Quite Extraordinary–Handbook for Creating Wealth Though Information,
As someone who specializes in fostering effective public intelligence and reducing wasteful ineffective secret intelligence, I could not help but marvel at how useful this book is in evaluating two completely opposite approaches to decision-support: Google, and the U.S. Intelligence Community.
The author's chapters run logically from developing a framework to setting goals to improving personal information proficiency and then organizational learning, and thence to managing information as a resource to help make better decisions that yield profit, cut costs, and result in mission accomplishment.
This is a book that should be read by every leader of any type of organization, large and small. What I like most about the book, even though the author is partial to maximizing investments in information technology, is his dual understanding that 1) the point is to make better decisions not buy more technology; and 2) information and information technology that are considered out of context and in isolation from other relevant information, are inherently flawed.
Wow. Google fails this test, and so does the CIA. Google gives you a million hits on “Colombia,” without any visualization, synthesis, etc., while CIA tells you either that they don't know, or what they know is too secret to tell you.
The heart of the book is about actually measuring information proficiency along multiple scales.

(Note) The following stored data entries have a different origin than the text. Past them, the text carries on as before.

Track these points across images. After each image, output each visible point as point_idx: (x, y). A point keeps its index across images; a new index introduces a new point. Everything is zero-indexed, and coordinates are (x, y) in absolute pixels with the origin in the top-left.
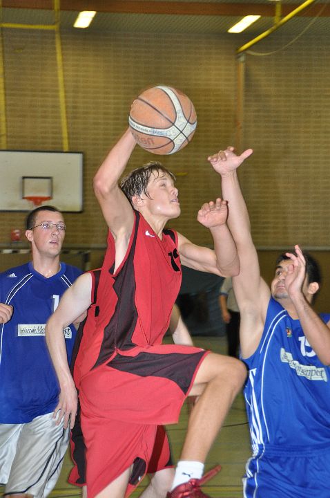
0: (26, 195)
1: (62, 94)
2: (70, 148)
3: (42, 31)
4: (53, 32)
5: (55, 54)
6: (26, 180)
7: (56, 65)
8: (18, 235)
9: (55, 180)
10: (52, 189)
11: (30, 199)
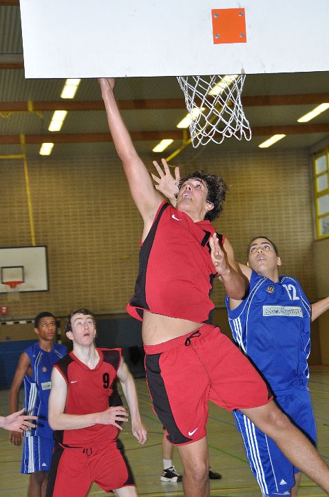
0: (5, 281)
1: (30, 204)
2: (36, 243)
3: (16, 159)
4: (22, 159)
5: (24, 175)
6: (4, 270)
7: (25, 183)
8: (4, 311)
9: (26, 268)
10: (24, 275)
11: (7, 283)
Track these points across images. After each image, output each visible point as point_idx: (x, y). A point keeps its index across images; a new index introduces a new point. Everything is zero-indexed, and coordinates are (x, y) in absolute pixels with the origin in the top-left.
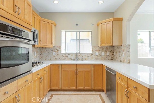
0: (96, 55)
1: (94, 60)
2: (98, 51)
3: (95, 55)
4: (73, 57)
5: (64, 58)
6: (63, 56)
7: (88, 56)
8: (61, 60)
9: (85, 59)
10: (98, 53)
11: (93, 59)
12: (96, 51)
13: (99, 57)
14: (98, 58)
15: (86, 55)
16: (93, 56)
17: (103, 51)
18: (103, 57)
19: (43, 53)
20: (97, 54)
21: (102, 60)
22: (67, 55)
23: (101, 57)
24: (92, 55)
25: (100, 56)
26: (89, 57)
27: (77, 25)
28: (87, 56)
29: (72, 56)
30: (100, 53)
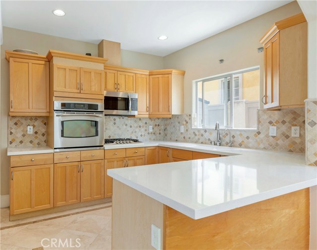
0: (270, 135)
1: (265, 148)
2: (277, 122)
3: (267, 136)
4: (214, 137)
5: (197, 138)
6: (196, 135)
7: (248, 138)
8: (192, 142)
9: (240, 145)
10: (278, 128)
11: (262, 146)
12: (271, 123)
13: (280, 142)
14: (277, 145)
15: (241, 135)
16: (262, 136)
17: (294, 123)
18: (294, 143)
19: (168, 128)
20: (273, 131)
21: (291, 151)
22: (202, 132)
23: (287, 142)
24: (259, 133)
25: (283, 137)
26: (250, 140)
27: (222, 61)
28: (245, 135)
29: (211, 134)
30: (284, 128)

I will not belabor the point, and will only stress this once that on a scale of 1 to 5, with 1 being ignorant incompetence, 2 being ad hoc isolated processes, and 5 being fully integrated and optimized data collection (including historical and parallel data), processing, analysis, decision, AND implementation, both Google and the CIA got an average of 2. That's a 40%, folks, a failing grade in any school district. Now, since the U.S. Intelligence Community costs $70 billion a year and serves only the President, and Google costs nothing to the end-user and serves hundreds of millions, we give them the advantage. We're betting Google will grow faster than CIA and the IC can reform.

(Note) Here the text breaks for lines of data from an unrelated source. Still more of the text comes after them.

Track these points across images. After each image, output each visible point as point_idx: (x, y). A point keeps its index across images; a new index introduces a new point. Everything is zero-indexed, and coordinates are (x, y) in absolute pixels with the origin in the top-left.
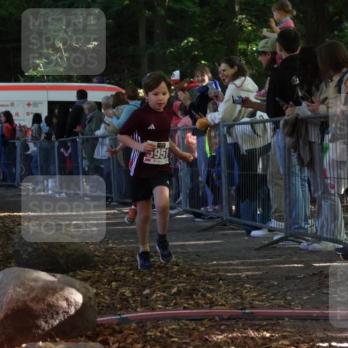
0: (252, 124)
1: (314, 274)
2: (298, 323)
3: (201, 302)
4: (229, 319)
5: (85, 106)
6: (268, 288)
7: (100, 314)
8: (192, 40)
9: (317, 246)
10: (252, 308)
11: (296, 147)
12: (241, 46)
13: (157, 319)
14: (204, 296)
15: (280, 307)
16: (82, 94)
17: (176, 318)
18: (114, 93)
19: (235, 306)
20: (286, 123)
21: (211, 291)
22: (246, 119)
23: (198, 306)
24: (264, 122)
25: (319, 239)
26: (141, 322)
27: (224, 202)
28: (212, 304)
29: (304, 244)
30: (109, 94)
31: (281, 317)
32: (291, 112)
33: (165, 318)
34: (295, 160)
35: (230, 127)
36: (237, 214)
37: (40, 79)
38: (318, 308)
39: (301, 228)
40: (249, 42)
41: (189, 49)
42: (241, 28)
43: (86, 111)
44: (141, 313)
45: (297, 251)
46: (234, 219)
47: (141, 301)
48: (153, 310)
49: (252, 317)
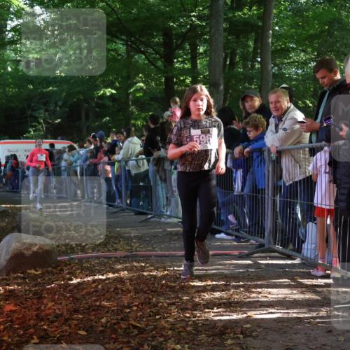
0: (136, 160)
1: (167, 235)
2: (159, 258)
3: (111, 249)
4: (125, 257)
5: (54, 151)
6: (144, 241)
7: (59, 256)
8: (108, 118)
9: (169, 220)
10: (136, 251)
11: (158, 171)
12: (133, 122)
13: (88, 258)
14: (112, 246)
15: (150, 251)
16: (52, 145)
17: (98, 258)
18: (68, 145)
19: (128, 251)
20: (154, 159)
21: (116, 243)
22: (134, 158)
23: (109, 251)
24: (143, 159)
25: (170, 217)
26: (80, 260)
27: (124, 199)
28: (116, 250)
29: (163, 220)
30: (66, 145)
31: (150, 256)
32: (156, 154)
33: (92, 257)
34: (158, 177)
35: (127, 162)
36: (130, 205)
37: (32, 138)
38: (168, 251)
39: (161, 211)
40: (136, 119)
41: (106, 123)
42: (132, 113)
43: (55, 154)
44: (80, 255)
45: (159, 223)
46: (128, 207)
47: (81, 250)
48: (86, 253)
49: (136, 256)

It merits comment, in passing, that this book is a very elegant recycling of earlier work by the author within the U.S. Government, subsequently published in earlier versions. This version is the best, and potentially revolutionary. I recommend that it be read in conjunction with Robert Buckman's Building a Knowledge-Driven Organization and if you really want to get into it, Margaret Wheatley's Leadership and the New Science: Discovering Order in a Chaotic World; Thomas Stewart's The Wealth of Knowledge: Intellectual Capital and the Twenty-first Century Organization Barry Carter's Infinite Wealth: A New World of Collaboration and Abundance in the Knowledge Era my own Information Operations: All Information, All Languages, All the Time as well as Alvin and Heidi Toffler's new book, Revolutionary Wealth: How it will be created and how it will change our lives, and the work praised by Lawrence Lessig among others, Yochai Benkler's The Wealth of Networks: How Social Production Transforms Markets and Freedom.